Certainly, this land of political demagoguery reminds me of the the late Haitian dictator-for-life, François "Papa Doc" Duvalier. So, too, it reminds me of his son Jean-Claude "Baby Doc" Duvalier, who, also, did the exact same thing. And this, which became a ritual for nearly thirty years in Haiti, was first done with the purpose of celebrating the 22nd day of September, marking the date the late senior dictator first ascended to power.  

And Castro's series of carefully orchestrated public demonstration also remind me of former leftist Haitian President Jean-Bertrand Aristide and successor Rene Preval's demonstrations during which the White House was often called a "devilish place." Often, a great number of political opponents were burned alive. So, too, a plethora of buildings, housing several businesses, were burned to the ground. For example, in the Southern city of Jeremie, more than 25 houses and businesses belonging to opponents of the leftist Haitian government were recently burned to the ground by mobs.

Certainly, when it comes to dictators, whether they are of the far-right or the far-left, the similarities are striking.  

Forget about Elian's grandmothers, Maria Quintana and Raquel Rodriguez, had to say during their recent short U.S. visit. The grandmothers' pleas for the return of little Elian to Cuba before, for example, some members of the U.S. Congress, proved that Castro's demon mocked those ladies at every turn, depriving them of the ability to recognize that they were in the land of freedom that the United States is.  

Forget about what Elian's father, Juan Miguel Gonzalez, has to say. His words are useless. Since they are all under the complete control of totalitarian dictator Castro, they are not free to speak their minds.
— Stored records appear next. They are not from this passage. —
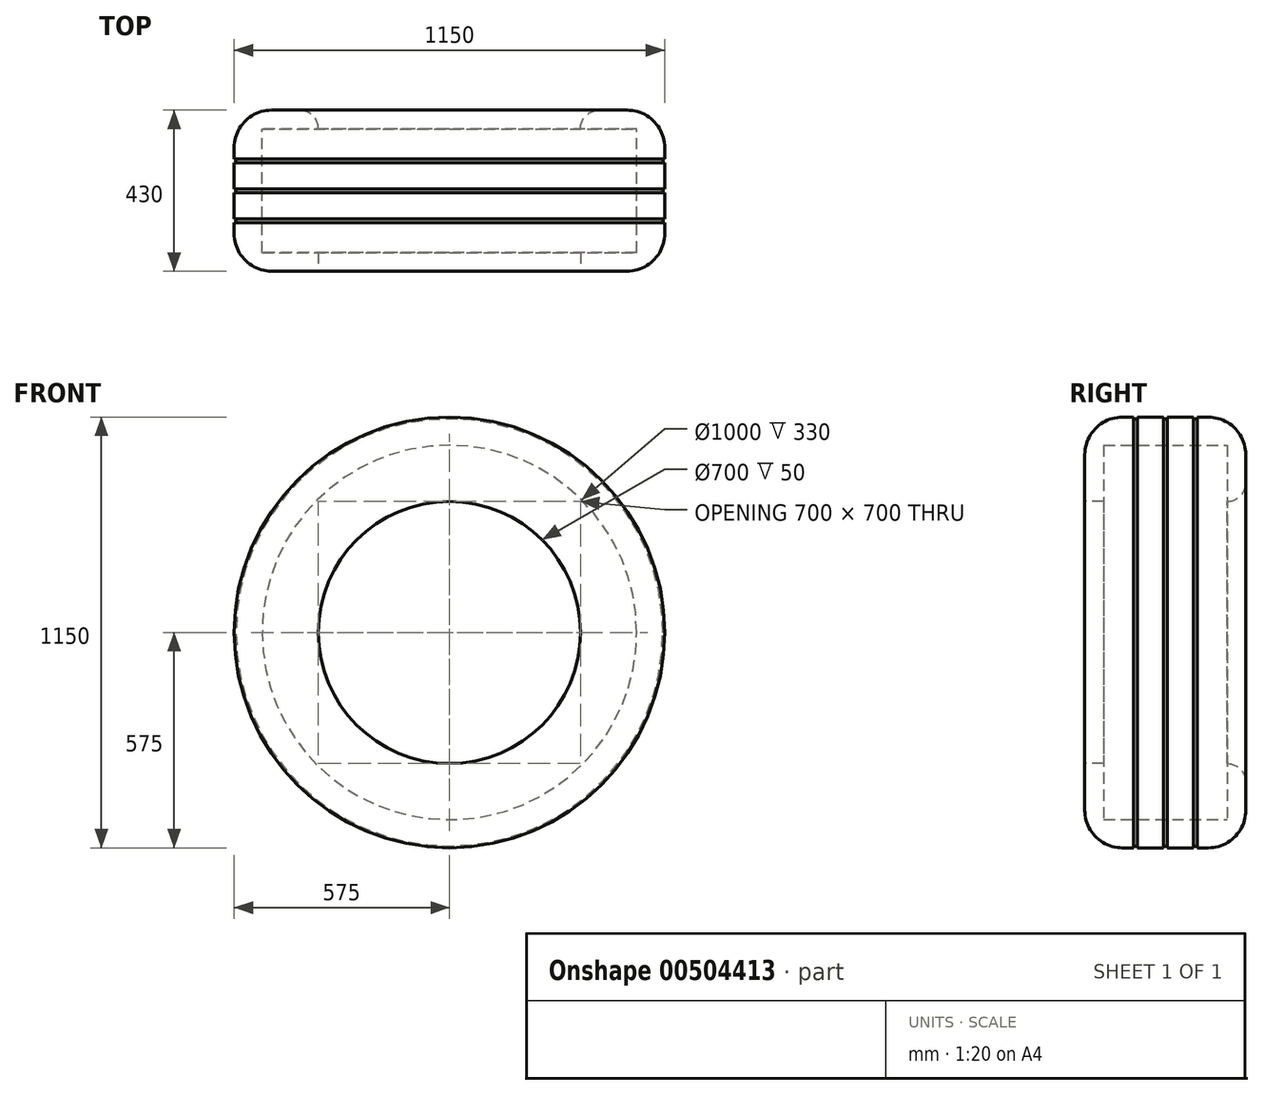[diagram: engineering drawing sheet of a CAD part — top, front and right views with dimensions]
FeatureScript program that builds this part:
annotation { "Feature Type Name" : "Feature", "Feature Type Description" : "" }
export const myFeature = defineFeature(function(context is Context, id is Id, definition is map)
    precondition{}
    {
        {
            var Q0;
            Q0=qCreatedBy(makeId("Front.planeOp"),FACE);
            var sketch = newSketch(context, id + "F0", { "sketchPlane" : qUnion([Q0])});
            skCircle(sketch, "E0", {"center": v(0, 0) * mm, "radius": 575 * mm});
            skSolve(sketch);
        }
        {
            var Q0;
            Q0=makeQuery(id+"F0.imprint","IMPRINT",FACE,{"disambiguationData":[TD([[makeQuery(id+"F0.imprint","IMPRINT",EDGE,{"derivedFrom":sQuery(id+"F0.wireOp",EDGE,"E0")}),1.0]])]});
            extrude(context, id + "F1", {"entities" : qUnion([Q0]), "depth" : 430 * mm, "offsetDistance" : 25 * mm});
        }
        {
            var Q0;
            Q0=makeQuery(id+"F1.opExtrude","CAP_FACE",FACE,{"disambiguationData":[OSD([sQuery(id+"F0.wireOp",EDGE,"E0")])],"isStart":false});
            var sketch = newSketch(context, id + "F2", { "sketchPlane" : qUnion([Q0])});
            skCircle(sketch, "E1", {"center": v(0, 0) * mm, "radius": 350 * mm});
            skSolve(sketch);
        }
        {
            var Q0;
            Q0=makeQuery(id+"F2.imprint","IMPRINT",FACE,{"disambiguationData":[TD([[makeQuery(id+"F2.imprint","IMPRINT",EDGE,{"derivedFrom":sQuery(id+"F2.wireOp",EDGE,"E1")}),1.0]])]});
            extrude(context, id + "F3", {"entities" : qUnion([Q0]), "operationType" : NewBodyOperationType.REMOVE, "oppositeDirection" : true, "depth" : 500 * mm, "offsetDistance" : 25 * mm});
        }
        {
            var Q0;
            Q0=makeQuery(id+"F1.opExtrude","CAP_EDGE",EDGE,{"disambiguationData":[OSD([sQuery(id+"F0.wireOp",EDGE,"E0")])],"isStart":false});
            var Q1;
            Q1=makeQuery(id+"F1.opExtrude","CAP_EDGE",EDGE,{"disambiguationData":[OSD([sQuery(id+"F0.wireOp",EDGE,"E0")])],"isStart":true});
            fillet(context, id + "F4", {"entities" : qUnion([Q0, Q1]), "radius" : 100 * mm, "tangentPropagation" : true, "allowEdgeOverflow" : false});
        }
        {
            var Q0;
            Q0=makeQuery(id+"F3.boolean.opBoolean","COPY",EDGE,{"derivedFrom":makeQuery(id+"F3.opExtrude","CAP_EDGE",EDGE,{"disambiguationData":[OSD([sQuery(id+"F2.wireOp",EDGE,"E1")])],"isStart":true})});
            var Q1;
            Q1=makeQuery(id+"F3.boolean.opBoolean","INTERSECT",EDGE,{"derivedFrom":[makeQuery(id+"F1.opExtrude","CAP_FACE",FACE,{"disambiguationData":[OSD([sQuery(id+"F0.wireOp",EDGE,"E0")])],"isStart":true}),makeQuery(id+"F3.opExtrude","SWEPT_FACE",FACE,{"disambiguationData":[OSD([sQuery(id+"F2.wireOp",EDGE,"E1")])]})]});
            fillet(context, id + "F5", {"entities" : qUnion([Q0, Q1]), "radius" : 50 * mm, "tangentPropagation" : true, "allowEdgeOverflow" : false});
        }
        {
            var Q0;
            Q0=qCreatedBy(makeId("Top.planeOp"),FACE);
            var sketch = newSketch(context, id + "F6", { "sketchPlane" : qUnion([Q0])});
            skLineSegment(sketch, "E2", {"start": v(0, 0) * mm, "end": v(350, 0) * mm});
            skLineSegment(sketch, "E3", {"start": v(350, 0) * mm, "end": v(350, -50) * mm});
            skLineSegment(sketch, "E4", {"start": v(350, -50) * mm, "end": v(500, -50) * mm});
            skLineSegment(sketch, "E5", {"start": v(500, -50) * mm, "end": v(500, -380) * mm});
            skLineSegment(sketch, "E6", {"start": v(500, -380) * mm, "end": v(350, -380) * mm});
            skLineSegment(sketch, "E7", {"start": v(350, -380) * mm, "end": v(350, -430) * mm});
            skLineSegment(sketch, "E8", {"start": v(350, -430) * mm, "end": v(0, -430) * mm});
            skLineSegment(sketch, "E9", {"start": v(0, -430) * mm, "end": v(0, 0) * mm});
            skLineSegment(sketch, "E10.bottom", {"start": v(684.68, -130) * mm, "end": v(570, -130) * mm});
            skLineSegment(sketch, "E10.top", {"start": v(684.68, -140) * mm, "end": v(570, -140) * mm});
            skLineSegment(sketch, "E10.left", {"start": v(684.68, -130) * mm, "end": v(684.68, -140) * mm});
            skLineSegment(sketch, "E10.right", {"start": v(570, -130) * mm, "end": v(570, -140) * mm});
            skLineSegment(sketch, "E11.bottom", {"start": v(727.07, -210) * mm, "end": v(570, -210) * mm});
            skLineSegment(sketch, "E11.top", {"start": v(727.07, -220) * mm, "end": v(570, -220) * mm});
            skLineSegment(sketch, "E11.left", {"start": v(727.07, -210) * mm, "end": v(727.07, -220) * mm});
            skLineSegment(sketch, "E11.right", {"start": v(570, -210) * mm, "end": v(570, -220) * mm});
            skLineSegment(sketch, "E12.bottom", {"start": v(718.08, -290) * mm, "end": v(570, -290) * mm});
            skLineSegment(sketch, "E12.top", {"start": v(718.08, -300) * mm, "end": v(570, -300) * mm});
            skLineSegment(sketch, "E12.left", {"start": v(718.08, -290) * mm, "end": v(718.08, -300) * mm});
            skLineSegment(sketch, "E12.right", {"start": v(570, -290) * mm, "end": v(570, -300) * mm});
            skSolve(sketch);
        }
        {
            var Q0;
            Q0=makeQuery(id+"F6.imprint","IMPRINT",FACE,{"disambiguationData":[TD([[makeQuery(id+"F6.imprint","IMPRINT",EDGE,{"derivedFrom":sQuery(id+"F6.wireOp",EDGE,"E2")}),-1.0]])]});
            var Q1;
            Q1=makeQuery(id+"F6.imprint","IMPRINT",FACE,{"disambiguationData":[TD([[makeQuery(id+"F6.imprint","IMPRINT",EDGE,{"derivedFrom":sQuery(id+"F6.wireOp",EDGE,"E12.bottom")}),1.0]])]});
            var Q2;
            Q2=makeQuery(id+"F6.imprint","IMPRINT",FACE,{"disambiguationData":[TD([[makeQuery(id+"F6.imprint","IMPRINT",EDGE,{"derivedFrom":sQuery(id+"F6.wireOp",EDGE,"E11.bottom")}),1.0]])]});
            var Q3;
            Q3=makeQuery(id+"F6.imprint","IMPRINT",FACE,{"disambiguationData":[TD([[makeQuery(id+"F6.imprint","IMPRINT",EDGE,{"derivedFrom":sQuery(id+"F6.wireOp",EDGE,"E10.bottom")}),1.0]])]});
            var Q4;
            Q4=sQuery(id+"F6.wireOp",EDGE,"E9");
            revolve(context, id + "F7", {"operationType" : NewBodyOperationType.REMOVE, "entities" : qUnion([Q0, Q1, Q2, Q3]), "axis" : qUnion([Q4]), "revolveType" : RevolveType.FULL, "oppositeDirection" : true});
        }
    });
I am sure they do not wish to become new statistics of the old dictator, whose political murders and concentration camp killings of Cubans will soon match Stalin's record of approximately five millions.   

As Castro continues to use ferocious repressions against the Cuban people, with the aims of maintaining his grips on power, life for Cuba's Cuban is mixed with resignation, hope, frustration, fears and determination.  

Contradictions in the Soviet Union - the world first communist state - killed Marx and Engels' vision of a free and prosperous society. So will Castro's vision of a free and prosperous Cuban society suffer the same fate in the near future. This, will again prove that communism is nothing more than a false theory of the perfectability of man and the pseudo-science of economic determination.  

In the meantime, while Cuba is awaiting for its freedom from the communist tyrant, however, those who treasure freedom and know that communism is also synonymous with gross human rights violations should unite in their resolve to keep little Elian in the United States.  

Yves A. Isidor teaches economics at the University of Massachusetts-Dartmouth and is spokesperson for We Haitians United We Stand For Democracy, a Cambridge-MA-based nonpartisan "political pressure group."